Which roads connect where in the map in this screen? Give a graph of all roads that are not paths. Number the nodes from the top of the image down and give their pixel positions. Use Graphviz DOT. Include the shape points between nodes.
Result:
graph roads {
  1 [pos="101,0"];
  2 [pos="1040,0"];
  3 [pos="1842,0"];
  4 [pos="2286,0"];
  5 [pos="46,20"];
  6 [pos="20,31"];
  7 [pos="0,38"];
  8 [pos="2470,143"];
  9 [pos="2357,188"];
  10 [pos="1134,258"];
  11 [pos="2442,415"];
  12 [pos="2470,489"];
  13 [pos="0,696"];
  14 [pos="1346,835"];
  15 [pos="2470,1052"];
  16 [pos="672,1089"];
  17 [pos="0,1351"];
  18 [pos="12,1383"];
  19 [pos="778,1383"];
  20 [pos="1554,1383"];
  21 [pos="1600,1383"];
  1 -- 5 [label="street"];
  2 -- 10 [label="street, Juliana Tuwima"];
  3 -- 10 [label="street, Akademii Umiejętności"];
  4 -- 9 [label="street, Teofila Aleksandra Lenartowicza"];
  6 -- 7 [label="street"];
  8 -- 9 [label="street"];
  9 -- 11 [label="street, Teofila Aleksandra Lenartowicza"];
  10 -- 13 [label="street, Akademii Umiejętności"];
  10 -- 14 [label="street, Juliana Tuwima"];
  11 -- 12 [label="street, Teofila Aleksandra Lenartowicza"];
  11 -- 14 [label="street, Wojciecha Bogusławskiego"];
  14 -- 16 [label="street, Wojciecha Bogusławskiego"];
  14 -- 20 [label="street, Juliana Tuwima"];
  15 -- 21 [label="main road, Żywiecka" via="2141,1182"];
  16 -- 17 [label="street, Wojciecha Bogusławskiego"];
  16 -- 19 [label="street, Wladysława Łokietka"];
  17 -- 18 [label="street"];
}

__EXERCISE DESCRIPTION__.
In the records above, find every line with the word "Teofila" and copy it.

__REPLY TO THE TASK__.
  4 -- 9 [label="street, Teofila Aleksandra Lenartowicza"];
  9 -- 11 [label="street, Teofila Aleksandra Lenartowicza"];
  11 -- 12 [label="street, Teofila Aleksandra Lenartowicza"];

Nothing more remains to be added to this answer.